I tried to gleen something from the following manipulation
\begin{align*} &\ \ \ \lim_{x\rightarrow q_j}\frac{1}{x-q_j}\sum_i 2^{-i}(|x-q_i|-|q_j-q_i|)\\ &=\lim_{x\rightarrow q_j}\frac{1}{x-q_j}(2^{-j}|x-q_{j}|+\sum_{i\ne j} 2^{-i}(|x-q_i|-|q_j-q_i|))\\ &=2^{-j}+\lim_{x\rightarrow q_j}\frac{1}{x-q_j}\sum_{i\ne j} 2^{-i}(|x-q_i|-|q_j-q_i|) \end{align*} Which I think will blow up, since the sum is some constant and the denominator blows up, with no chance of the differences in the numerator vanishing.
Is my work correct? How can I show this a little more rigorously than just saying some words? For example, am I justified in commuting the limit and the sum?
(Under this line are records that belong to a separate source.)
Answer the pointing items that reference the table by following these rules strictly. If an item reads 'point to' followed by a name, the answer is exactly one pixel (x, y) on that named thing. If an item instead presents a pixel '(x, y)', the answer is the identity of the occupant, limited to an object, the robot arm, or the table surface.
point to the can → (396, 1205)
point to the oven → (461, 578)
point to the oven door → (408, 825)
You can not bring $|x-q_j|$ out of the limit. In fact the non-differentability comes from the different left and right derivatives at $q_j$, not from the blowup, which does not occur: $f$ is an absolutely convergent series of convex functions, therefore it is convex. In particular the left and right derivatives exist at every point.
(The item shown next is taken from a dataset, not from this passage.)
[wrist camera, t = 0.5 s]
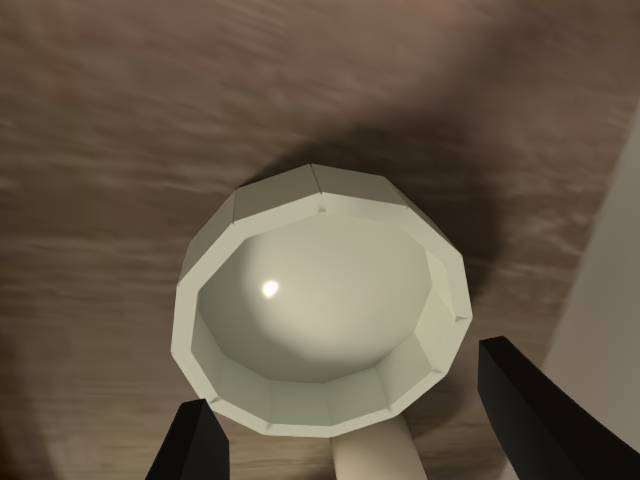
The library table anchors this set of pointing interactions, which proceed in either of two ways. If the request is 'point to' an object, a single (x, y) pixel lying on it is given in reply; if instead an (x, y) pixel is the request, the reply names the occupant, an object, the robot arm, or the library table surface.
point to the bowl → (318, 304)
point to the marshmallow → (377, 453)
If you fix a rational $q_j$, then the difference between the left and right derivative of $f$ at $q_j$ is at least $2^{-j+1}$, coming from $2^{-j}|x-q_j|$: adding other convex functions can just increase the difference (use monotonicity of incremental ratios).
We can see that indeed the differences in the numerator do cancel out: when $x$ approaches $q_j$, for more and more rationals $q_i$ it will be true that $x$ and $q_j$ are on the same side of $q_i$, therefore yielding $\big||x-q_i|-|q_j-q_i|\big|=|x-q_j|$; while if they are not on the same side, say $q_j<q_i<x$, then $|x-q_i|-|q_j-q_i|\leq 2|x-q_j|$.